__Records supplied__
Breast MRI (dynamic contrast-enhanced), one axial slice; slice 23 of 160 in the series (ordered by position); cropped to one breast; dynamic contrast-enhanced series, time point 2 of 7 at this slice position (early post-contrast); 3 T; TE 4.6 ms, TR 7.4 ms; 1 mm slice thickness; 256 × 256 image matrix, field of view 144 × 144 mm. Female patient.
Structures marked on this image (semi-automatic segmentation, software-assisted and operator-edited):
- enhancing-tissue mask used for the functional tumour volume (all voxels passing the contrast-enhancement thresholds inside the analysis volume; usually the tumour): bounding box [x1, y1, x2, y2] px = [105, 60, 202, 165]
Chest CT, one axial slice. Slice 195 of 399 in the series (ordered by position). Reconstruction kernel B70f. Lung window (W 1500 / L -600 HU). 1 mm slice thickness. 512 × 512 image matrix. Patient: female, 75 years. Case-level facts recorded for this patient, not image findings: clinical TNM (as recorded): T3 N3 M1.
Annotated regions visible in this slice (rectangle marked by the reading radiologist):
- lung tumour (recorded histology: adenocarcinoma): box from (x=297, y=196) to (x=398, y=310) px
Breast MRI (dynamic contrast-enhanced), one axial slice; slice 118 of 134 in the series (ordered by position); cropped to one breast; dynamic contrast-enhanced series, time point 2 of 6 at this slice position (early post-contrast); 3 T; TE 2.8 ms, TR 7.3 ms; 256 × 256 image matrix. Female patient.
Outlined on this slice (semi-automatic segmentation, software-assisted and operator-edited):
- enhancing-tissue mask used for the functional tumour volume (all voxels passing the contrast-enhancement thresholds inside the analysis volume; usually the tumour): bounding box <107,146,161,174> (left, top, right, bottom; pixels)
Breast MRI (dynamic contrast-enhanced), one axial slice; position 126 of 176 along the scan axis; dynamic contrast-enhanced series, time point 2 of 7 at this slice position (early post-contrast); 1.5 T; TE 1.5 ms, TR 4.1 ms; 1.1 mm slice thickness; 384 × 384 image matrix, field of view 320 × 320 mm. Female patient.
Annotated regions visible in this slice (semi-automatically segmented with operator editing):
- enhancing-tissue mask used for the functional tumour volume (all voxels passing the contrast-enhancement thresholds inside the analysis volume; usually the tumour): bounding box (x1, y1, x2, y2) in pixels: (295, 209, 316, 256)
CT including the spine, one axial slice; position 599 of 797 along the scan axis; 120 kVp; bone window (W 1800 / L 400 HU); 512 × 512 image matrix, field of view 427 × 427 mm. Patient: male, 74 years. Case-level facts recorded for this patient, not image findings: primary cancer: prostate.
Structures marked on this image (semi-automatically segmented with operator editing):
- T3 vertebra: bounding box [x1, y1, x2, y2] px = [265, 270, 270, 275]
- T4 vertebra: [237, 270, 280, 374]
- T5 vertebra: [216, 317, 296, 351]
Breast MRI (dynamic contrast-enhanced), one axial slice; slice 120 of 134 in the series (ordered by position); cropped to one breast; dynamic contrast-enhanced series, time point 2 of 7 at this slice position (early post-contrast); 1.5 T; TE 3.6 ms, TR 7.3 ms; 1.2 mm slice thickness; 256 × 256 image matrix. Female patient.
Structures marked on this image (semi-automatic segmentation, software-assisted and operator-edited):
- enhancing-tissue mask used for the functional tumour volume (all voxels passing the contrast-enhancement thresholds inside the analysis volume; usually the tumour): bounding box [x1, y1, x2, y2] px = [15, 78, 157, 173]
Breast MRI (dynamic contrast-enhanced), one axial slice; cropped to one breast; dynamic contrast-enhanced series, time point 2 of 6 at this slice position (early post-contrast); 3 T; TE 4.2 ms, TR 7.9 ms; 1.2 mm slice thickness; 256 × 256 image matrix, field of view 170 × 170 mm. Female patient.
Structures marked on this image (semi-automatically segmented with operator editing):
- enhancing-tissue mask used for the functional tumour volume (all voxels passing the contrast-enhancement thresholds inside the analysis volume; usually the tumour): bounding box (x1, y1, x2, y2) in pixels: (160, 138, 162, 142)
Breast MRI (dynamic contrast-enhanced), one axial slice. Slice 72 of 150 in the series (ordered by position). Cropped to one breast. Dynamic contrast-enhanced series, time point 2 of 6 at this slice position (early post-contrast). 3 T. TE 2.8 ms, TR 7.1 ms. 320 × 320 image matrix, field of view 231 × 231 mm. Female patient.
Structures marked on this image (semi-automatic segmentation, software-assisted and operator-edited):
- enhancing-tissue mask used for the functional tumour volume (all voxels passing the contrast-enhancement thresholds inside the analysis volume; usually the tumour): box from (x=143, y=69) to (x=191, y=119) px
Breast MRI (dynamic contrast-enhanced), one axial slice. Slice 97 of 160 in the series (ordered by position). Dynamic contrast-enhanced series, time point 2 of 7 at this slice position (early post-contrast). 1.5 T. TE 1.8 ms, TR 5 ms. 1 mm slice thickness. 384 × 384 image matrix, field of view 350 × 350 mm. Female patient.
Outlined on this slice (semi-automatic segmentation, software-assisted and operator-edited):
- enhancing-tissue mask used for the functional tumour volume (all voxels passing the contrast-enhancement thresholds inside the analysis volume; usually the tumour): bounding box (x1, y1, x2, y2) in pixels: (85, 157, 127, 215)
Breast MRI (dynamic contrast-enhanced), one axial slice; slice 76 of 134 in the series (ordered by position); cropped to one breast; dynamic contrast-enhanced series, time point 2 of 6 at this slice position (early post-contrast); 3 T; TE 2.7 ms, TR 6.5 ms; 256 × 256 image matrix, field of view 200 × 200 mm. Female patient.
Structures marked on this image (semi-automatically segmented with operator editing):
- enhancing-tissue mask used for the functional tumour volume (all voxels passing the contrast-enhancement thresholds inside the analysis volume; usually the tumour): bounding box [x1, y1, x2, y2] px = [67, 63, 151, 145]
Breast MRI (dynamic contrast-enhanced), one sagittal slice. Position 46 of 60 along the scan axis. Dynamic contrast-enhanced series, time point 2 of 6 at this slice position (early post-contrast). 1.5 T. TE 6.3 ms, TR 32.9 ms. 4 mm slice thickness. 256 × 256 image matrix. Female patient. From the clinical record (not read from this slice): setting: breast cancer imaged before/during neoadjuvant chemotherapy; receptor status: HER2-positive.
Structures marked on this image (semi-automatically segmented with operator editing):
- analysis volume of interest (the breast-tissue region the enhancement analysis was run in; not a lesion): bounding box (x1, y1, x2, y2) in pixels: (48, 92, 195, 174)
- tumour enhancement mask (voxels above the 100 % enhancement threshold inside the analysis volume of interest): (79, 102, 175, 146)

__What you have to do__
Could you reproduce every record above exactly as it appears?

__Result of this exercise__
Breast MRI (dynamic contrast-enhanced), one axial slice; slice 23 of 160 in the series (ordered by position); cropped to one breast; dynamic contrast-enhanced series, time point 2 of 7 at this slice position (early post-contrast); 3 T; TE 4.6 ms, TR 7.4 ms; 1 mm slice thickness; 256 × 256 image matrix, field of view 144 × 144 mm. Female patient.
Structures marked on this image (semi-automatic segmentation, software-assisted and operator-edited):
- enhancing-tissue mask used for the functional tumour volume (all voxels passing the contrast-enhancement thresholds inside the analysis volume; usually the tumour): bounding box [x1, y1, x2, y2] px = [105, 60, 202, 165]
Chest CT, one axial slice. Slice 195 of 399 in the series (ordered by position). Reconstruction kernel B70f. Lung window (W 1500 / L -600 HU). 1 mm slice thickness. 512 × 512 image matrix. Patient: female, 75 years. Case-level facts recorded for this patient, not image findings: clinical TNM (as recorded): T3 N3 M1.
Annotated regions visible in this slice (rectangle marked by the reading radiologist):
- lung tumour (recorded histology: adenocarcinoma): box from (x=297, y=196) to (x=398, y=310) px
Breast MRI (dynamic contrast-enhanced), one axial slice; slice 118 of 134 in the series (ordered by position); cropped to one breast; dynamic contrast-enhanced series, time point 2 of 6 at this slice position (early post-contrast); 3 T; TE 2.8 ms, TR 7.3 ms; 256 × 256 image matrix. Female patient.
Outlined on this slice (semi-automatic segmentation, software-assisted and operator-edited):
- enhancing-tissue mask used for the functional tumour volume (all voxels passing the contrast-enhancement thresholds inside the analysis volume; usually the tumour): bounding box <107,146,161,174> (left, top, right, bottom; pixels)
Breast MRI (dynamic contrast-enhanced), one axial slice; position 126 of 176 along the scan axis; dynamic contrast-enhanced series, time point 2 of 7 at this slice position (early post-contrast); 1.5 T; TE 1.5 ms, TR 4.1 ms; 1.1 mm slice thickness; 384 × 384 image matrix, field of view 320 × 320 mm. Female patient.
Annotated regions visible in this slice (semi-automatically segmented with operator editing):
- enhancing-tissue mask used for the functional tumour volume (all voxels passing the contrast-enhancement thresholds inside the analysis volume; usually the tumour): bounding box (x1, y1, x2, y2) in pixels: (295, 209, 316, 256)
CT including the spine, one axial slice; position 599 of 797 along the scan axis; 120 kVp; bone window (W 1800 / L 400 HU); 512 × 512 image matrix, field of view 427 × 427 mm. Patient: male, 74 years. Case-level facts recorded for this patient, not image findings: primary cancer: prostate.
Structures marked on this image (semi-automatically segmented with operator editing):
- T3 vertebra: bounding box [x1, y1, x2, y2] px = [265, 270, 270, 275]
- T4 vertebra: [237, 270, 280, 374]
- T5 vertebra: [216, 317, 296, 351]
Breast MRI (dynamic contrast-enhanced), one axial slice; slice 120 of 134 in the series (ordered by position); cropped to one breast; dynamic contrast-enhanced series, time point 2 of 7 at this slice position (early post-contrast); 1.5 T; TE 3.6 ms, TR 7.3 ms; 1.2 mm slice thickness; 256 × 256 image matrix. Female patient.
Structures marked on this image (semi-automatic segmentation, software-assisted and operator-edited):
- enhancing-tissue mask used for the functional tumour volume (all voxels passing the contrast-enhancement thresholds inside the analysis volume; usually the tumour): bounding box [x1, y1, x2, y2] px = [15, 78, 157, 173]
Breast MRI (dynamic contrast-enhanced), one axial slice; cropped to one breast; dynamic contrast-enhanced series, time point 2 of 6 at this slice position (early post-contrast); 3 T; TE 4.2 ms, TR 7.9 ms; 1.2 mm slice thickness; 256 × 256 image matrix, field of view 170 × 170 mm. Female patient.
Structures marked on this image (semi-automatically segmented with operator editing):
- enhancing-tissue mask used for the functional tumour volume (all voxels passing the contrast-enhancement thresholds inside the analysis volume; usually the tumour): bounding box (x1, y1, x2, y2) in pixels: (160, 138, 162, 142)
Breast MRI (dynamic contrast-enhanced), one axial slice. Slice 72 of 150 in the series (ordered by position). Cropped to one breast. Dynamic contrast-enhanced series, time point 2 of 6 at this slice position (early post-contrast). 3 T. TE 2.8 ms, TR 7.1 ms. 320 × 320 image matrix, field of view 231 × 231 mm. Female patient.
Structures marked on this image (semi-automatic segmentation, software-assisted and operator-edited):
- enhancing-tissue mask used for the functional tumour volume (all voxels passing the contrast-enhancement thresholds inside the analysis volume; usually the tumour): box from (x=143, y=69) to (x=191, y=119) px
Breast MRI (dynamic contrast-enhanced), one axial slice. Slice 97 of 160 in the series (ordered by position). Dynamic contrast-enhanced series, time point 2 of 7 at this slice position (early post-contrast). 1.5 T. TE 1.8 ms, TR 5 ms. 1 mm slice thickness. 384 × 384 image matrix, field of view 350 × 350 mm. Female patient.
Outlined on this slice (semi-automatic segmentation, software-assisted and operator-edited):
- enhancing-tissue mask used for the functional tumour volume (all voxels passing the contrast-enhancement thresholds inside the analysis volume; usually the tumour): bounding box (x1, y1, x2, y2) in pixels: (85, 157, 127, 215)
Breast MRI (dynamic contrast-enhanced), one axial slice; slice 76 of 134 in the series (ordered by position); cropped to one breast; dynamic contrast-enhanced series, time point 2 of 6 at this slice position (early post-contrast); 3 T; TE 2.7 ms, TR 6.5 ms; 256 × 256 image matrix, field of view 200 × 200 mm. Female patient.
Structures marked on this image (semi-automatically segmented with operator editing):
- enhancing-tissue mask used for the functional tumour volume (all voxels passing the contrast-enhancement thresholds inside the analysis volume; usually the tumour): bounding box [x1, y1, x2, y2] px = [67, 63, 151, 145]
Breast MRI (dynamic contrast-enhanced), one sagittal slice. Position 46 of 60 along the scan axis. Dynamic contrast-enhanced series, time point 2 of 6 at this slice position (early post-contrast). 1.5 T. TE 6.3 ms, TR 32.9 ms. 4 mm slice thickness. 256 × 256 image matrix. Female patient. From the clinical record (not read from this slice): setting: breast cancer imaged before/during neoadjuvant chemotherapy; receptor status: HER2-positive.
Structures marked on this image (semi-automatically segmented with operator editing):
- analysis volume of interest (the breast-tissue region the enhancement analysis was run in; not a lesion): bounding box (x1, y1, x2, y2) in pixels: (48, 92, 195, 174)
- tumour enhancement mask (voxels above the 100 % enhancement threshold inside the analysis volume of interest): (79, 102, 175, 146)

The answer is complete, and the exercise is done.